Gorgeous simplicity can calm storms; like a good bourbon it can help you forget your worries for a bit, turn your stress inside out and let you walk while you were crawling. Maybe you were aimless, and you still are, but you hear Lauren O'Connell and you find it comforting to know someone around you isn't. Perhaps you lost sight of things. Listening to her won't give you your sight back (she's not jesus) but you may forget for a time that you can't see.
She has the kind of voice that makes you take your ipod off of shuffle. The kind of inflection that makes chairs turn on The Voice. A subtle rasp that reassures your concern of sonorous maturity. At this point I've already grabbed my dancing shoes - who doesn't like a good cover song now and again? Like a good red wine, a 30-year scotch, perhaps a fine aged cheddar cheese you can feel and experience the time spent lingering in Lauren's songs. It's been said she's done her time sitting in chairs getting her start in coffee houses riding around Rochester, NY with a guitar and, well, that's just about it. I would imagine the musical simplicity left too much room for ghosts and, bound for California (as we all are at heart), she burnt her old house down and now we've found ourselves here at Quitters with a full band, piano and a seriously professional sound.
Not the typical scratchy pulled together sound of bandcamp recorded in someone's mom's bathroom, clearly there's some professional influence here. I hear Ben Gibbard, Norah Jones, Tori Amos, Wilco and even a little Bob Dylan. I guess it's no surprise she's done some notable covers of some of these artists.
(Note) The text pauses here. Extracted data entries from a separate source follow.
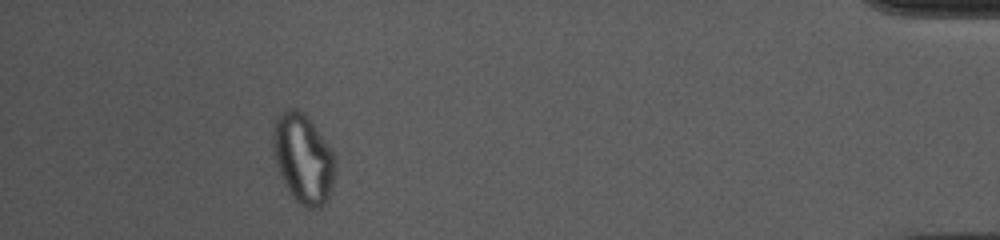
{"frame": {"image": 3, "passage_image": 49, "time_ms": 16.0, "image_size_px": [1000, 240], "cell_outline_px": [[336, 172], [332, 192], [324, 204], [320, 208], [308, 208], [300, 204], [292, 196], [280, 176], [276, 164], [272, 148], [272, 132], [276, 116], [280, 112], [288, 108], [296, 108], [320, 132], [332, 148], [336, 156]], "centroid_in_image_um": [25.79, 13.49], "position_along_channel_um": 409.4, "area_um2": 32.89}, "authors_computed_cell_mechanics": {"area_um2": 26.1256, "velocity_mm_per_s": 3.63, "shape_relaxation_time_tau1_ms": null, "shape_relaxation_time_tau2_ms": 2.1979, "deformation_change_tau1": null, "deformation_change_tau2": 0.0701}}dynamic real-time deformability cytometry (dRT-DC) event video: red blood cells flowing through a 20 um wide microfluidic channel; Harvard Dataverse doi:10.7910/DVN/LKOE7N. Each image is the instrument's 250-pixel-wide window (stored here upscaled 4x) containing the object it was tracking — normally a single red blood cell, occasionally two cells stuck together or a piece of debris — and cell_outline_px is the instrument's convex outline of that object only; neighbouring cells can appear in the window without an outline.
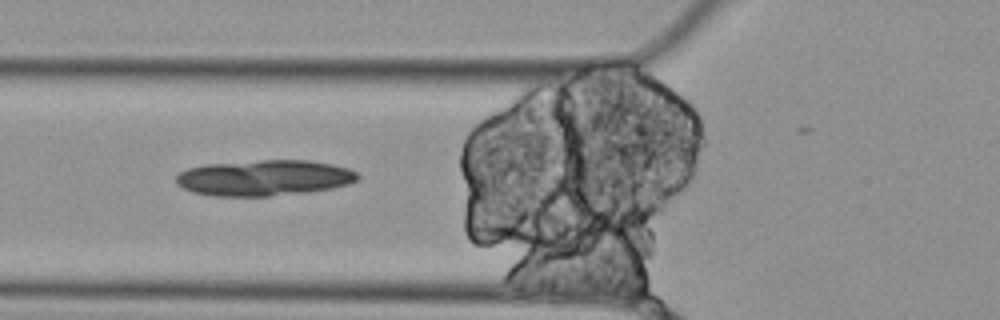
{"species": "Egyptian fruit bat (a non-hibernating species)", "species_latin": "Rousettus aegyptiacus", "temperature_condition": "cold", "stored_images_in_passage": 6, "camera_frame_rate_fps": 3000, "um_per_image_px": 0.085, "animal": {"sex": "female"}, "frame": {"image": 1, "passage_image": 4, "time_ms": 1.0, "image_size_px": [1000, 320], "cell_outline_px": [[360, 176], [356, 180], [348, 184], [332, 188], [308, 192], [268, 196], [216, 196], [192, 192], [176, 184], [176, 176], [180, 172], [188, 168], [204, 164], [260, 160], [308, 160], [332, 164], [348, 168], [356, 172]], "centroid_in_image_um": [22.44, 15.11], "position_along_channel_um": 103.4, "area_um2": 37.97}}
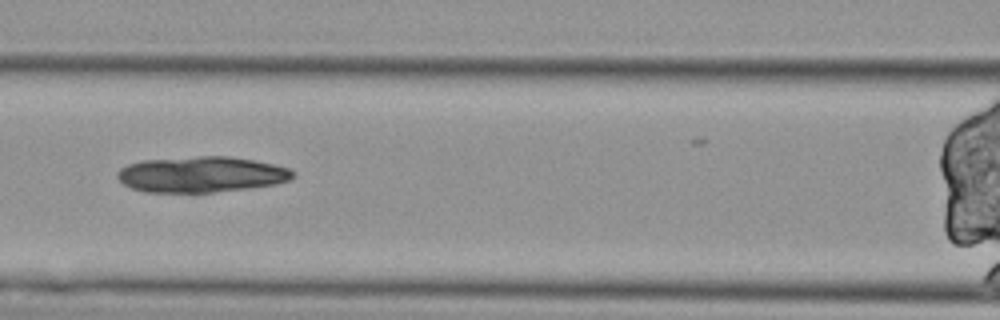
{"frame": {"image": 2, "passage_image": 5, "time_ms": 1.333, "image_size_px": [1000, 320], "cell_outline_px": [[296, 176], [288, 180], [276, 184], [212, 192], [144, 192], [132, 188], [124, 184], [116, 176], [116, 172], [120, 168], [128, 164], [140, 160], [200, 156], [228, 156], [276, 164], [288, 168], [296, 172]], "centroid_in_image_um": [17.1, 14.82], "position_along_channel_um": 149.5, "area_um2": 36.65}}
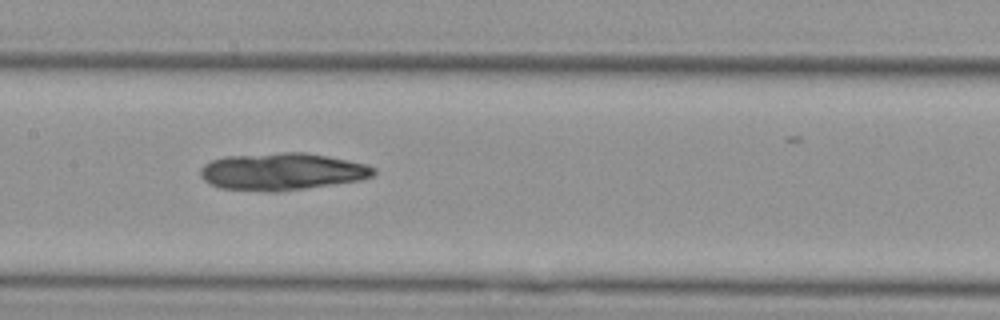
{"frame": {"image": 3, "passage_image": 6, "time_ms": 1.667, "image_size_px": [1000, 320], "cell_outline_px": [[376, 172], [372, 176], [360, 180], [276, 192], [272, 192], [220, 188], [204, 180], [200, 176], [200, 168], [204, 164], [212, 160], [224, 156], [284, 152], [304, 152], [328, 156], [368, 164], [376, 168]], "centroid_in_image_um": [23.97, 14.57], "position_along_channel_um": 183.4, "area_um2": 37.57}}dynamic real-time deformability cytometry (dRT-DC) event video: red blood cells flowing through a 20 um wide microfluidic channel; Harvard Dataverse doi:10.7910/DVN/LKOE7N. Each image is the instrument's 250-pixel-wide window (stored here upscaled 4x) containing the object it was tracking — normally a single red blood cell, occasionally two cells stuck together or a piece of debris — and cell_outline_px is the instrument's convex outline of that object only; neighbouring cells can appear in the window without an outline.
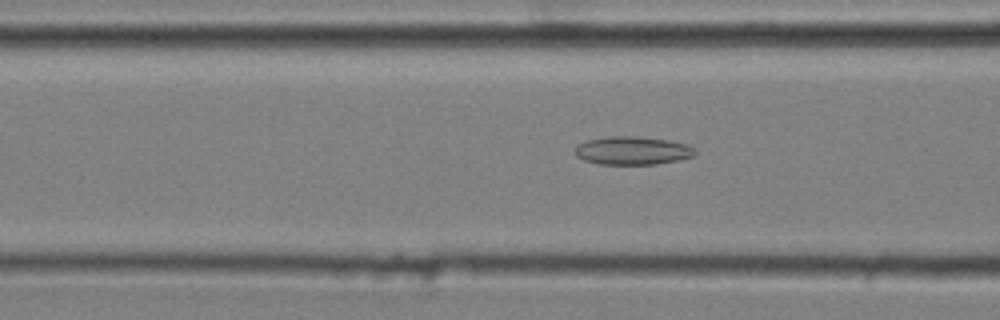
{"species": "common noctule bat (a hibernating species)", "species_latin": "Nyctalus noctula", "temperature_condition": "cold", "stored_images_in_passage": 50, "camera_frame_rate_fps": 3000, "um_per_image_px": 0.085, "animal": {"sex": "male", "body_mass_g": 20.4}, "frame": {"image": 1, "passage_image": 20, "time_ms": 6.333, "image_size_px": [1000, 320], "cell_outline_px": [[696, 152], [692, 156], [680, 160], [656, 164], [600, 164], [584, 160], [576, 156], [576, 148], [580, 144], [588, 140], [604, 136], [636, 136], [668, 140], [688, 144]], "centroid_in_image_um": [53.77, 12.8], "position_along_channel_um": 112.8, "area_um2": 19.65}}
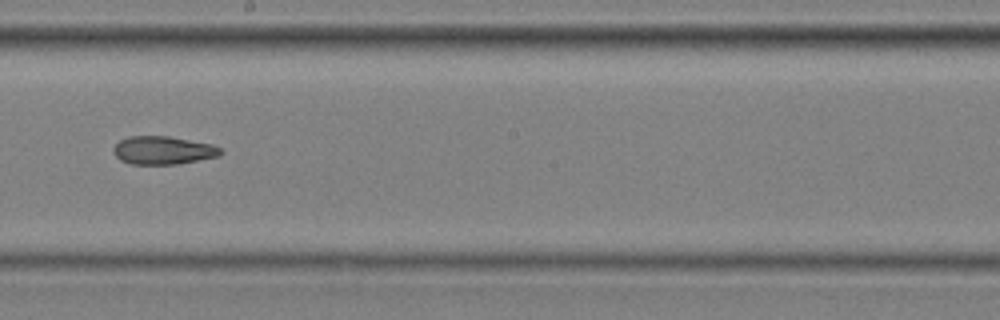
{"frame": {"image": 2, "passage_image": 30, "time_ms": 9.667, "image_size_px": [1000, 320], "cell_outline_px": [[224, 152], [220, 156], [176, 164], [132, 164], [120, 160], [112, 152], [112, 148], [120, 140], [128, 136], [168, 136], [212, 144], [220, 148]], "centroid_in_image_um": [13.85, 12.77], "position_along_channel_um": 234.3, "area_um2": 17.63}}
Sometimes music gets busy and it's great. Like in the end of If Found/Gravity, a lot of things are happening, opportunities building, progress mounting, relationships developing, events bouncing and working off of one another. But all of the sudden you notice the track has changed when you remember old times, old friends, old spots, old thoughts. Your pants now have holes at the knees, the books you loved are dusty in the basement. Things get quiet and you can hear your own heart again. It weighs your decisions rightly with nothing to hide your blemishes. In this way, to give the heart an open forum to speak can be brutal. But without it you can't find that clean musical sense and you lose your way.
This is what music like Lauren's is for. Like all good acoustic/folk/alt country/intelligent rock there is a touch of melancholy unresolved, a grief explored, love lost, slow groove, tasty but subtle choices and a leading intimate voice breaking open a theatre for musical feeling and inviting you in to the story. The story is why I want to keep listening to this girl.